This is way too long. It does grade school multiplication.

N←{↓⌽↑⌽¨⍵}⋄S↓'-',A/⍨∨\×A←{∨/M←9<T←0,⍵:∇(1⌽M)+T-M×10⋄⍵}⊃+/N↑⍨⌿2L⍴E,(L-1)+⍳L←⊃⍴E←⌽Y∘ר⊃X Y←N⍎¨¨A~¨'-'⊣S←1≠+/'-'∊¨A←⍞⍞

Explanation:

  • N←{↓⌽↑⌽¨⍵}: N is a function that, given a vector of vectors, makes all the vectors the same length, padding with zeroes at the front. It does this by reversing all inner vectors (⌽¨), turning the vector of vectors into a matrix (), reversing this matrix (), and turning it back into a vector of vectors ().
  • S←1≠+/'-'∊¨A←⍞⍞: Read two lines of input, as characters (⍞⍞), store them in A, and count how many minuses there are in the input. S is zero or one depending on whether the result will be positive.
  • X Y←N⍎¨¨A~¨'-': In A (our input) without (~) the minuses, evaluate each separate character (⍎¨¨), run it through the N function and save the two vectors in X and Y. If the input was 123 32, we now have X=1 2 3 Y=0 3 2.
  • L←⊃⍴E←⌽Y∘ר⊃X Y: For each digit in the first vector, produce a vector with the digits from the second vector multiplied by that digit. Reverse this vector of vectors so that the least significant one is at the front. Store this vector in E and its length in L.

Collected data
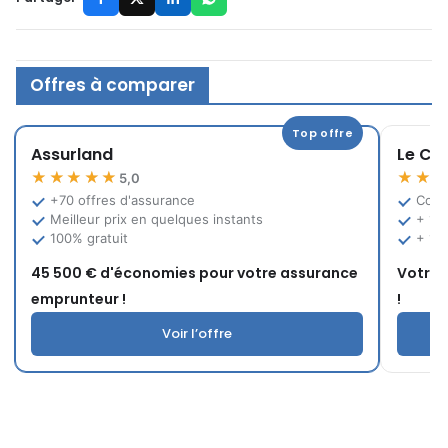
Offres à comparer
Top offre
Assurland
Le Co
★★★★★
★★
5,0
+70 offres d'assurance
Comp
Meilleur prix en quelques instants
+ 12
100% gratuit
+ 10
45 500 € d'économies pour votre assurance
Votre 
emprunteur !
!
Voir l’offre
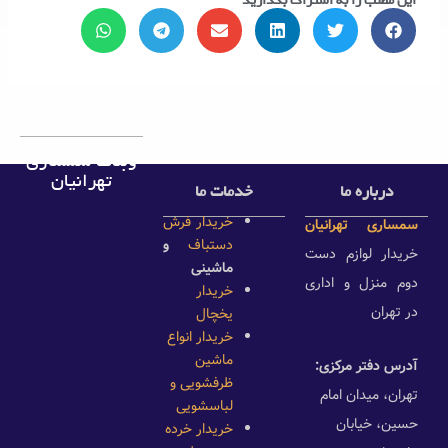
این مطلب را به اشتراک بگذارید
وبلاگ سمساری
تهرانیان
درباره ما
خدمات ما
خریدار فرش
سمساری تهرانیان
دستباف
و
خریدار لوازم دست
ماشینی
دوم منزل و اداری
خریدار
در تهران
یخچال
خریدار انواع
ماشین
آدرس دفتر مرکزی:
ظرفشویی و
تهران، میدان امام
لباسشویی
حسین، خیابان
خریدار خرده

● Required action
According to the APL multiplication explanation, why is the vector of vectors stored in E reversed? Answer in one to three sentences. The lines have no connection to the text.

● Reply
It is reversed so that the least significant vector sits at the front. Each vector in it holds the digits of the second number multiplied by one digit of the first number.